Quand on parle de transition énergétique, de transition écologique, on vise un objectif à très long terme, soit la durabilité. Or, face à l’urgence climatique, il faut commencer très rapidement à agir, tous les scénarios sont très clairs là-dessus. Il ne faut pas attendre la solution parfaite, absolument durable. La transition énergétique est un chantier incroyablement compliqué, avec tout à repenser. Si l’on active tous les leviers à fond, pour faire de l’éolien, de l’éolien en mer, du photovoltaïque, du nucléaire, en termes de déploiement, c’est extrêmement ambitieux.
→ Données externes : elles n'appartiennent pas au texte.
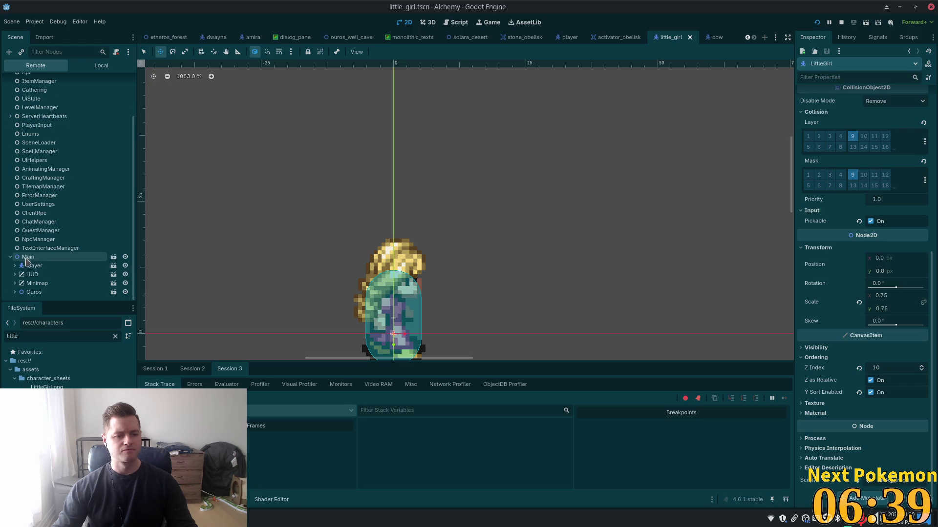
left_click(14, 292)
Il y a plein d’obstacles que l’on espère résoudre progressivement. C’est pour cela qu’il faut s’y mettre tout de suite, pour avoir le plus de technologies possibles très vite.
Stéphane Sarrade : Il va aussi falloir que l’on réaligne nos deux hémisphères cérébraux. Si l’on fait une introspection rapide et un peu honnête, on a quand même un hémisphère cérébral de consommateur (voiture, Internet...) et un hémisphère cérébral d'électeur préoccupé par les questions environnementales. L’application de ces scénarios nécessitera de réconcilier ces deux comportements.
Nous devons aussi faire preuve de beaucoup d'humilité sur la façon d’imaginer les usages de la population en 2050. Il est déjà clair que la manière dont on vit aujourd’hui ne sera pas le standard de vie en 2050. A titre personnel, je n'ai pas envie de vivre comme mes grands-parents il y a 50 ans. Se projeter en se disant que le bonheur pour les générations futures, ce sera qu’elles aient le même mode de vie que nous en 2050, c’est pour moi déjà faux. En 2100, ça sera encore plus faux. Ce sont les gens de 2050 qui seront les prescripteurs du choix de société et donc des systèmes énergétiques associés.